I do want to correct (or at least challenge lightly) the concept of too many snapshots. APFS is a copy on write filesystem and the only examples of this being bad seem highly contrived or non-default configurations. The files that are around are already written to disk. The system just is "lazy" about cleaning them up and doesn't expend any processing time until it knows the a) system is relatively idle b) storage is relatively idle and not yet running low on free space.

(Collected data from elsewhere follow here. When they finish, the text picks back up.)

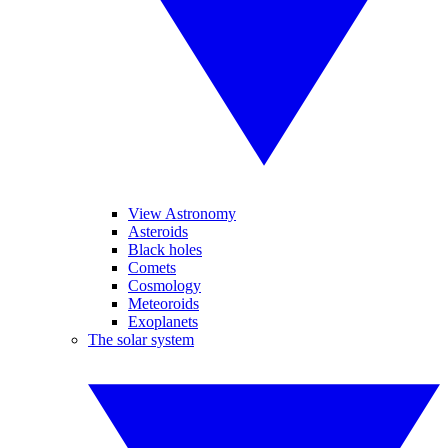
View Astronomy
Asteroids
Black holes
Comets
Cosmology
Meteoroids
Exoplanets
The solar system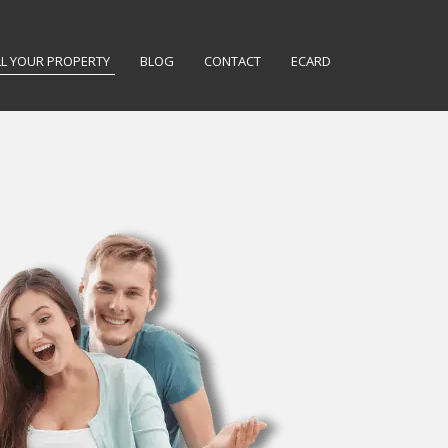
LL YOUR PROPERTY
BLOG
CONTACT
ECARD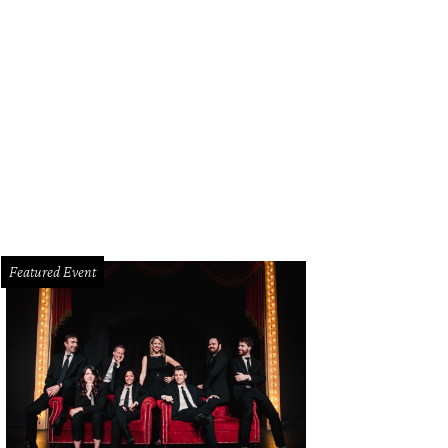
Featured Event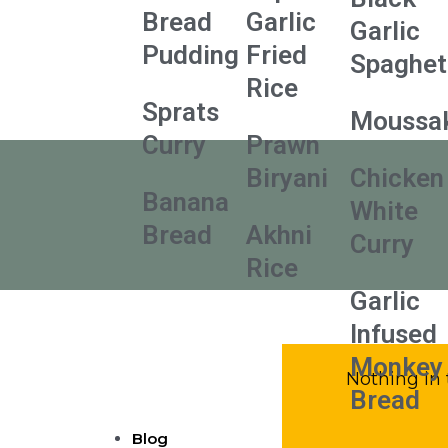
Bread
Garlic
Garlic
Pudding
Fried
Spaghet
Rice
Sprats
Moussa
Curry
Prawn
Biryani
Chicken
Banana
White
Bread
Akhni
Curry
Rice
Garlic
Infused
Monkey
Nothing in 
Bread
Blog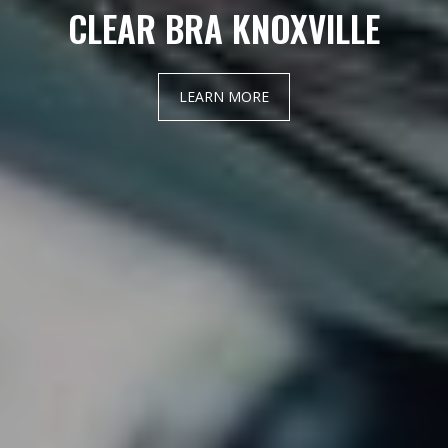
CLEAR BRA KNOXVILLE
LEARN MORE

Apple is clearly still in flux with how many snapshots to keep mounted, how to set the cleanup thresholds, how many intervals to keep in situations where the external drive is not connected and the local snapshots exist.
You can dig deeper with:
tmutil listlocalsnapshots /
tmutil thinlocalsnapshots / 1
tmutil deletelocalsnapshots YYYY-MM-DD-HHMMSS
Again, I've yet to see a place where I needed to thin or delete snapshots out of the automatic process on local volumes. The delete can be handy when you want to purge a large backup from an external drive. The real lever we used to have was to use Time Machine exclusions to omit the backup of large files that had tiny changes. It remains to be seen how APFS reacts to these files - my guess is you may be able to placethose type of files on a different APFS volume and thin aggressively and periodically or continue to watch the backup exclusions to see if that saves you allocated space without slowing down the copy on write performance and storage benefits.
Solution 2:
Undocumented tmutil status
There is an undocumented, and thus subject to change, tmutil status
. This call returns the response:
Backup session status:
{
ClientID = "com.apple.backupd";
Running = 0;
}
You will need to parse the JSON portion of the response to learn if Time Machine is running.
Look for backupd
On older versions of macOS, if the backupd
process is running, then Time Machine is actively backing up.
See the StackOverflow question, Check if program is running with bash shell script? for robust methods of checking for a running process.